30 de enero de 2013

Hoy viernes: Nuestro nibelungo (25/01/2013)

“Sólo aquél que solemnemente abjure del poder del amor, aquél que renuncie a los placeres del amor, sólo aquél recibirá la magia para forjar un anillo con el oro”. Hoy he puesto El oro del Rin para reflexionar sobre la corrupción de la democracia. Por ahí he leído o escuchado que era la ópera favorita de Jung. No lo sé, pero Jung estudió el mito de Sigfrido y seguro que disfrutó de cómo la mitomanía de Wagner musicalizaba tan bella y exactamente su teoría de los arquetipos. Ahora que se nos derrumban los mitos de la democracia, que las portadas de los periódicos parecen el Valhalla que arde porque ni los dioses pudieron cumplir sus promesas, he pensando en la primera ópera del ciclo del Anillo, donde comenzó la caída. Ahí, cuando Alberich, el feo enano inflamado de pasión y rechazado por las ninfas hijas del Rin, renuncia al amor y así puede forjar con su oro el anillo del poder. Es el poder como despecho (Freud diría que como sustitutivo del sexo). Jung coincide totalmente con el paradigma que expresa la ópera: “Donde hay amor no existe el deseo de poder y donde predomina el poder el amor brilla por su ausencia. Uno es la sombra del otro…”. Eros y poder son fuerzas opuestas.

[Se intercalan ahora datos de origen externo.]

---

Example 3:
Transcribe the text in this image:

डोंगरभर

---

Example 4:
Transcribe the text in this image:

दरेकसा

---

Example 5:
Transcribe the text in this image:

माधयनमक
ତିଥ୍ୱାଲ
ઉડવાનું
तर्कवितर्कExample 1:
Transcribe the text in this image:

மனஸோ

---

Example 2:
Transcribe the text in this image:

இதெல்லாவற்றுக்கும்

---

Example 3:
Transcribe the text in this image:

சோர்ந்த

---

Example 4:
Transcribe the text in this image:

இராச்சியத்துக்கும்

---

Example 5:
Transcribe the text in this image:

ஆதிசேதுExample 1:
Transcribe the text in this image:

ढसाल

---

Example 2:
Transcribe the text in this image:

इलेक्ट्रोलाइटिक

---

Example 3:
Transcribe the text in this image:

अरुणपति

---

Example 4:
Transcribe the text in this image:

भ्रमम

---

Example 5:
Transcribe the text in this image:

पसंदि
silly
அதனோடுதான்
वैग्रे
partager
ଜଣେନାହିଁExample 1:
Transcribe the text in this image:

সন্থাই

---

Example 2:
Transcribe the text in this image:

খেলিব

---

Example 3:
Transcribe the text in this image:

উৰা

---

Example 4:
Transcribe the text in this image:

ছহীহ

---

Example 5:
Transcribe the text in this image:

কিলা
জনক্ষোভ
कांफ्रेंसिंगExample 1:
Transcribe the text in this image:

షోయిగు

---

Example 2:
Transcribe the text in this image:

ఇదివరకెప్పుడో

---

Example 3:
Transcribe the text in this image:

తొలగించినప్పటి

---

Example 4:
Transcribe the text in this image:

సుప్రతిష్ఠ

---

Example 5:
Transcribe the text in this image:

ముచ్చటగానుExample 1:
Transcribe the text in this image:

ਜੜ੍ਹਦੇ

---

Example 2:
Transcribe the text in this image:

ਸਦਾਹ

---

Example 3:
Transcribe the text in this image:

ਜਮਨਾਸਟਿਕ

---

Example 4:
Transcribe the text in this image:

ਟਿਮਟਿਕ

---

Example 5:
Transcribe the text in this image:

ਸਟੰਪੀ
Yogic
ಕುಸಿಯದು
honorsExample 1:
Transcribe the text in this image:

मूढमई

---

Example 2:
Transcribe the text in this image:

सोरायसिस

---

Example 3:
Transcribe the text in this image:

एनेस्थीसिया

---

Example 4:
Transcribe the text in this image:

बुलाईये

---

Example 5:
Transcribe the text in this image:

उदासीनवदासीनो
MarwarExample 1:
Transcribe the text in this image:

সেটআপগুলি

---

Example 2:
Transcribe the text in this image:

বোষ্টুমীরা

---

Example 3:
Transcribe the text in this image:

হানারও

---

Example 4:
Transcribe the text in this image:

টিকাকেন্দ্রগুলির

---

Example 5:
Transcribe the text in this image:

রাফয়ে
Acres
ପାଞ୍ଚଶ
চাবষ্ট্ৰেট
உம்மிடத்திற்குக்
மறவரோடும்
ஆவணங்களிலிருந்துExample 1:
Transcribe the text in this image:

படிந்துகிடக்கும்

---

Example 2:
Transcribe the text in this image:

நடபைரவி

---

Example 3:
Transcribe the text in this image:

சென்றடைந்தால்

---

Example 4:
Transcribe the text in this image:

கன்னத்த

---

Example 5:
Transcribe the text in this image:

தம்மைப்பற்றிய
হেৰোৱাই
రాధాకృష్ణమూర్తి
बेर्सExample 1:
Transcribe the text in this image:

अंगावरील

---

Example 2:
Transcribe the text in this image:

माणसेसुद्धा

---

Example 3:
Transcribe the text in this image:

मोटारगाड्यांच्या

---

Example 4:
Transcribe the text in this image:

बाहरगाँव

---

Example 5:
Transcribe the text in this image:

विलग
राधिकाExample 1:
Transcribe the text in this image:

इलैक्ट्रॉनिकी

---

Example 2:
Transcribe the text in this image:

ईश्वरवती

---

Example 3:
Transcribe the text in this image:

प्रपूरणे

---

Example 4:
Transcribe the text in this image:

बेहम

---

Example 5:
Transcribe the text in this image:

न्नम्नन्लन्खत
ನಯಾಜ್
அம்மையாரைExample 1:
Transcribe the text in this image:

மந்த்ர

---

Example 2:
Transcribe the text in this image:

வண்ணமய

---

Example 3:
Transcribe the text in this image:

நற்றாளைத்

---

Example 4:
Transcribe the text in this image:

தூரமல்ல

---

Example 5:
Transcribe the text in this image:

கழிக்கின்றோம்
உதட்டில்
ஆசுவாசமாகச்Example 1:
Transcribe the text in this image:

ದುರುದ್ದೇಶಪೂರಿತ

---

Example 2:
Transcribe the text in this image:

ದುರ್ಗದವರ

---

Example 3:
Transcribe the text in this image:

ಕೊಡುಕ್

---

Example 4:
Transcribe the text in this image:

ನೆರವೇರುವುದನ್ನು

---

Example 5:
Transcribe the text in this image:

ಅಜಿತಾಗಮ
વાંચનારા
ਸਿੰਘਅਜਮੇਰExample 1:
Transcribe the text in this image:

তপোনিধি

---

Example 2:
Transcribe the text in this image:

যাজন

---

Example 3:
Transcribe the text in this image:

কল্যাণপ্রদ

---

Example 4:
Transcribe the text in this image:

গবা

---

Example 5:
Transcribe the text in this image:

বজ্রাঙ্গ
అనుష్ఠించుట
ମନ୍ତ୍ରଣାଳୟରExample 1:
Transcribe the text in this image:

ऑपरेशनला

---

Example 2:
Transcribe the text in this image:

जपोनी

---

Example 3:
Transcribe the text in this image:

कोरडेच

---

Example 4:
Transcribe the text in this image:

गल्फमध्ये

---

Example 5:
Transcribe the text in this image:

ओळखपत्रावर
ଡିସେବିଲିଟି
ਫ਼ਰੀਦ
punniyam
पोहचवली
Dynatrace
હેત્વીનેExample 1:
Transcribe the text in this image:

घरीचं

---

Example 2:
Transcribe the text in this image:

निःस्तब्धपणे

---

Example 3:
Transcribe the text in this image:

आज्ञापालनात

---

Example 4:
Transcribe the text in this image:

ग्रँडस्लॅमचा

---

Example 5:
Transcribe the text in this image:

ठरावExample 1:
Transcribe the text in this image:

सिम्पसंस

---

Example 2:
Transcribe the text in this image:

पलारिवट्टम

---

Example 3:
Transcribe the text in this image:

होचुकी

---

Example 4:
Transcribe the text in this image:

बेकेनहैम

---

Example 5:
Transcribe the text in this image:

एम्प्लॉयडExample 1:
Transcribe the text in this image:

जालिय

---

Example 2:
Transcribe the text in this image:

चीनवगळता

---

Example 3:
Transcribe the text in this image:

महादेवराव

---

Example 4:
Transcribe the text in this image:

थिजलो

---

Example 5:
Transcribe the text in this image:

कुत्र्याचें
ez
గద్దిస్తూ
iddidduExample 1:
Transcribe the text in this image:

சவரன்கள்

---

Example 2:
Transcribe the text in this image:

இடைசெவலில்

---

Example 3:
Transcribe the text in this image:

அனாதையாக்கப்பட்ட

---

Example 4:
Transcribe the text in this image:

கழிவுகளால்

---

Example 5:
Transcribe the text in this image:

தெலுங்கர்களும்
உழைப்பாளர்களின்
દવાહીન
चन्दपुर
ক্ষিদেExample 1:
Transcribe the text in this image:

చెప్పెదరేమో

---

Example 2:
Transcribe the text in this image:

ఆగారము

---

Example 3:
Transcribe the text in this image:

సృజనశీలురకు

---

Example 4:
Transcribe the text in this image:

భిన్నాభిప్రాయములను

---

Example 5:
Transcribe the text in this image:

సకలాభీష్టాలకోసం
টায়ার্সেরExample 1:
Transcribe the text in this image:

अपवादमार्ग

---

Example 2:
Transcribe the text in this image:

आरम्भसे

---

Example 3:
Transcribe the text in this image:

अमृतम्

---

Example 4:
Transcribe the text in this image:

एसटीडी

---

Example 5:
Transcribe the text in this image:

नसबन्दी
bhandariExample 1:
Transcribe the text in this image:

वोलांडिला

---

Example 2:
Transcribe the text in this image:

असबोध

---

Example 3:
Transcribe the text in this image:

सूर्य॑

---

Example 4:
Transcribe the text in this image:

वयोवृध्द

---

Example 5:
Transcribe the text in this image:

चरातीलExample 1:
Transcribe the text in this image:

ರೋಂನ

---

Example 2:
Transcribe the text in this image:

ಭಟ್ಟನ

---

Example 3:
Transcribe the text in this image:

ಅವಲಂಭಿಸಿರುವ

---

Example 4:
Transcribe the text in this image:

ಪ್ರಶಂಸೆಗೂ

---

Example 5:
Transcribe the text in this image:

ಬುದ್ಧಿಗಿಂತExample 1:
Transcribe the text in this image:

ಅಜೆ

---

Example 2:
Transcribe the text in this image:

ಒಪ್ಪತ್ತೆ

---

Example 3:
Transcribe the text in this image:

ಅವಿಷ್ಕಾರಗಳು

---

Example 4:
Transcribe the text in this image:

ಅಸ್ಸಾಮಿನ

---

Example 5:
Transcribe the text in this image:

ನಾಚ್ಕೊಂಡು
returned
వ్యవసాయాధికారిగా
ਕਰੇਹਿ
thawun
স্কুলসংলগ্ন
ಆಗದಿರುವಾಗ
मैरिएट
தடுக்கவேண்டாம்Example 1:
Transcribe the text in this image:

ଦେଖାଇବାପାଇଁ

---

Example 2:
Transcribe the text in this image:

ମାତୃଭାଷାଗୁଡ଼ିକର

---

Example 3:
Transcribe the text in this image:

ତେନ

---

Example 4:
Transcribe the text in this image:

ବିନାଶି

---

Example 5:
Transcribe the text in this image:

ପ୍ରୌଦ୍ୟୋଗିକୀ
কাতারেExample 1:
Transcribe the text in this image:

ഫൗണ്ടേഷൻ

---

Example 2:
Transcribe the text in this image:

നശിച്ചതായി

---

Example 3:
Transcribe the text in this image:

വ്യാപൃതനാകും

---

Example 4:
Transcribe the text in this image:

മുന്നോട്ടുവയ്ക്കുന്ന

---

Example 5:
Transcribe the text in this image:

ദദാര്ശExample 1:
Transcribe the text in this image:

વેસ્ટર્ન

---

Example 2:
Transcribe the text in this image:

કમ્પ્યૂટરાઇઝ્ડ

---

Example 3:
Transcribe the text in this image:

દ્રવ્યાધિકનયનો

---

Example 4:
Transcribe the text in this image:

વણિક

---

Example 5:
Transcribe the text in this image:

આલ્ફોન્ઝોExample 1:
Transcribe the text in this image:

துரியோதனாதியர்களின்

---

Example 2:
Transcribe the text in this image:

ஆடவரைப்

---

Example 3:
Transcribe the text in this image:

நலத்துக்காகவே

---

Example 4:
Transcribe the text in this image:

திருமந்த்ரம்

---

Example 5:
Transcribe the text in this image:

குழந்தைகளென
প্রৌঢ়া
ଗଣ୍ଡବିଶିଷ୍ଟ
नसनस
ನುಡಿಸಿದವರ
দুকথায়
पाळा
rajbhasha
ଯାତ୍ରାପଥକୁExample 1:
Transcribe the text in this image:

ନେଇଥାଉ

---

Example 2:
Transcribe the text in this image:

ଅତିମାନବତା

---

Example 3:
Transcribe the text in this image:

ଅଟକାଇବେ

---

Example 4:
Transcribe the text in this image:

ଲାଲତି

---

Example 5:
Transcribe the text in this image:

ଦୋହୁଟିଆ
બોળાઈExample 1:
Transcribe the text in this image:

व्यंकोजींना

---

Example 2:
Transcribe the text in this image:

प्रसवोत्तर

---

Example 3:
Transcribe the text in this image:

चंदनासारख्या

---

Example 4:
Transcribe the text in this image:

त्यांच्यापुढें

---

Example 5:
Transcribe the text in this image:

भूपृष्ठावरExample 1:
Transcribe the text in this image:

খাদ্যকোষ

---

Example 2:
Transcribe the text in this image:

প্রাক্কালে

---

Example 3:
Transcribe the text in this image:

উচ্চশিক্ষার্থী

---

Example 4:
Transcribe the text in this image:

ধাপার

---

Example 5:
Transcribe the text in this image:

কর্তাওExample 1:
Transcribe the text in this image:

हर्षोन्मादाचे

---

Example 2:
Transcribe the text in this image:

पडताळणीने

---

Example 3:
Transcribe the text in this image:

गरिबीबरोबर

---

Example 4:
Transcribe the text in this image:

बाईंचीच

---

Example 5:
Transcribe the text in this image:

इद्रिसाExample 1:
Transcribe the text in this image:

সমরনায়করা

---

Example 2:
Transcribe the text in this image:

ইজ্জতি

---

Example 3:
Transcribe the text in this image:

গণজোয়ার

Mientras Solti conseguía que la Filarmónica de Viena hiciera ascender hasta los metales ese amanecer sobre el Rin, yo me preguntaba quién es nuestro nibelungo, el Alberich con el que comienza la decadencia del sistema, el que por ambición o por furia renunció a la democracia. Nuestra Transición, hilvanada con leves ovillos y grandes miedos, tuvo que inventar de la nada una democracia que aquí era desconocida y ante esa obra sin cimientos lo confiaron todo a una como monumentalidad improvisada de los partidos. Tan monumentales que para funcionar necesitaban todo el aire y el sitio de la democracia. Sus estructuras de iglesia llevaron al culto a la obediencia por encima del mérito y a la creación de largas jerarquías que a su vez se alimentaban de una numerosa feligresía dependiente del partido, auténtico ente providente. Pronto, los partidos tuvieron necesidad de controlarlo todo para poder mantener su estructura, su tamaño, su influencia. Hubo muchas víctimas, pero quizá la fundamental fue la separación de poderes: se unieron en la práctica los poderes legislativo y ejecutivo y el judicial quedó controlado o tutelado por ellos. El poder era ya uno solo: el partido. Sin contrapesos, casi sin miedo ante la impunidad del poder absoluto, la corrupción viene sola. Ése es nuestro nibelungo, la partitocracia. Y así se desenamoró del ciudadano y forjó el anillo que todos desean. ¿Qué hacer? Reforma constitucional, nueva ley de partidos, nueva ley electoral… Que el poder no sea un único anillo o el Valhalla se desmoronará sobre ellos y nosotros. El final de El ocaso de los dioses es el amanecer inverso del comienzo de El oro del Rin. Parece que describieran el mismo día. Los arquetipos eternos nos acunan y nos entierran.